Para além do mais recente trabalho de estúdio e excelentes surpresas musicais, Joanna trouxe consigo, para as honras de abertura do espectáculo na Casa da Música, Alasdair Roberts, músico escocês que acompanha a decorrente digressão da artista norte-americana. Tendo passado anteriormente por Portugal com Newsom na digressão de 2007, Alasdair Roberts passara já também pelo palco secundário da edição de 2005 do Festival Paredes de Coura.
Sozinho no palco com a sua guitarra acústica, sob a iluminação de um rasgo de luz, Alasdair Roberts soube criar na sala Suggia um ambiente acolhedor, enquadrando-se com o que viria a seguir. Apresentando ao público portuense alguns temas novos, o cantor embalou todos os presentes com as suas canções que sabem ter em si, simultâneamente, a tradição e a contemporaneidade, abrindo caminho à tão esperada música mágica de Joanna Newsom.
Joanna Newsom, de vestido galáctico-vermelho, surge em palco e pisa-o como se de uma princesa se tratasse.
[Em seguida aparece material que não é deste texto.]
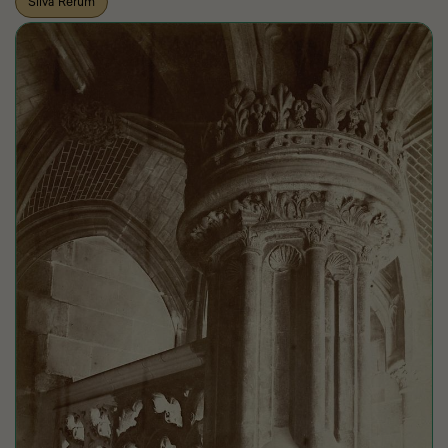
Silva Rerum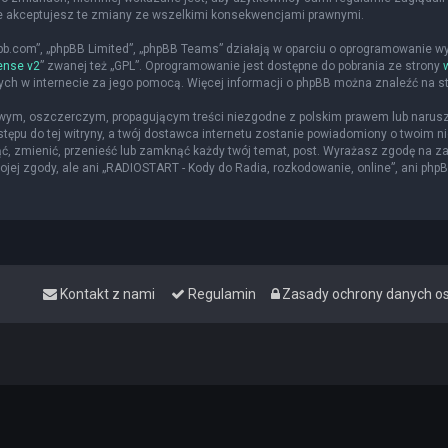
że akceptujesz te zmiany ze wszelkimi konsekwencjami prawnymi.
hpbb.com”, „phpBB Limited”, „phpBB Teams” działają w oparciu o oprogramowanie w
ense v2
” zwanej też „GPL”. Oprogramowanie jest dostępne do pobrania ze strony
nych w internecie za jego pomocą. Więcej informacji o phpBB można znaleźć na s
iwym, oszczerczym, propagującym treści niezgodne z polskim prawem lub narusz
ępu do tej witryny, a twój dostawca internetu zostanie powiadomiony o twoim
ąć, zmienić, przenieść lub zamknąć każdy twój temat, post. Wyrażasz zgodę na z
jej zgody, ale ani „RADIOSTART - Kody do Radia, rozkodowanie, online”, ani php
Kontakt z nami
Regulamin
Zasady ochrony danych 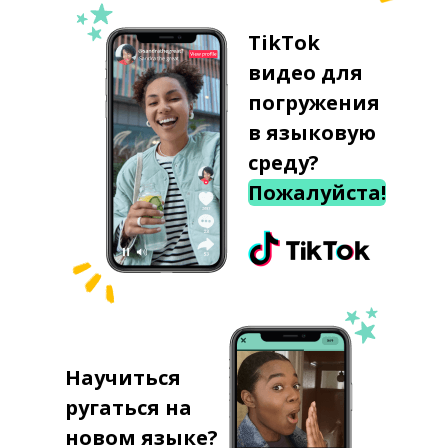
TikTok
видео для
погружения
в языковую
среду?
Пожалуйста!
Научиться
ругаться на
новом языке?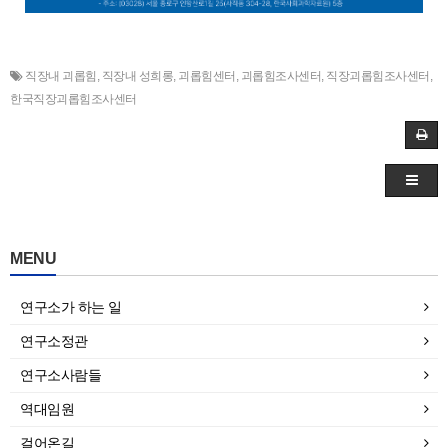
직장내 괴롭힘
,
직장내 성희롱
,
괴롭힘센터
,
괴롭힘조사센터
,
직장괴롭힘조사센터
,
한국직장괴롭힘조사센터
MENU
연구소가 하는 일
연구소정관
연구소사람들
역대임원
걸어온길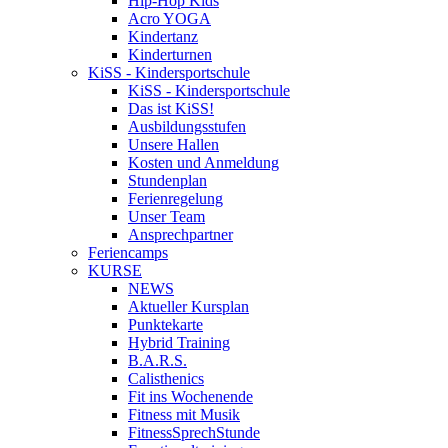
Hip-Hop Kids
Acro YOGA
Kindertanz
Kinderturnen
KiSS - Kindersportschule
KiSS - Kindersportschule
Das ist KiSS!
Ausbildungsstufen
Unsere Hallen
Kosten und Anmeldung
Stundenplan
Ferienregelung
Unser Team
Ansprechpartner
Feriencamps
KURSE
NEWS
Aktueller Kursplan
Punktekarte
Hybrid Training
B.A.R.S.
Calisthenics
Fit ins Wochenende
Fitness mit Musik
FitnessSprechStunde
Mostrando a todos os presentes um sorriso rasgado e uma simpatia transbordante, inicia a actuação com The Book of Right-On, do álbum “The Milk-Eyed Mender” (2004). Sem demoras, apresenta os músicos que a acompanham e que, entretanto, surgiram em palco. Pela frente, puderam ouvir-se Have One on Me, Easy , Good Intentions Paving Company e Soft as Chalk, do seu mais recente trabalho “Have One on Me” (2010); passando ainda por “Ys” (2006) com: Cosmia; e novamente por “The Milk-Eyed Mender” (2004), terminando o espectáculo com Peach, Plum, Pear. Aplaudidos frevorosamente pela audiência, que entretanto se levantou, pedindo um encore, Joanna e companhia voltariam ao palco para a despedida, com On a Good Day e Baby Birch.
Entre a harpa e o piano, Joanna, dona de uma deliciosa e inconfundível voz, encantou aqueles que reservaram a sua noite para a ouvir. Elogiando Portugal, agradecendo aos presentes pela gastronomia portuguesa (“thank you for your food!”) e a magnífica Sala Suggia da Casa da Música, desfez-se em “mui obrigadas” aos presentes. Desenganem-se aqueles que esperavam ouvir uma Joanna num registo mais agudo. Esta menina soube demonstrar o poder da sua voz num registo diferente daquele que se pode ouvir nos álbuns de estúdio, porém, ainda assim, foi capaz de surpreender os espectadores que, deliciados e atentos, se deixaram envolver na fantasia das suas músicas.
Para quem teve o privilégio de estar presente, assistiu-se a uma óptima surpresa, onde sonho e imaginação foram bem-vindos à banda-sonora criada na Sala Suggia. Para aqueles que não tiveram tal privilégio, resta-lhes, se quiserem aceitar a sugestão, assistir a um dos outros espectáculos agendados para Portugal, no Teatro Aveirense e no CCB.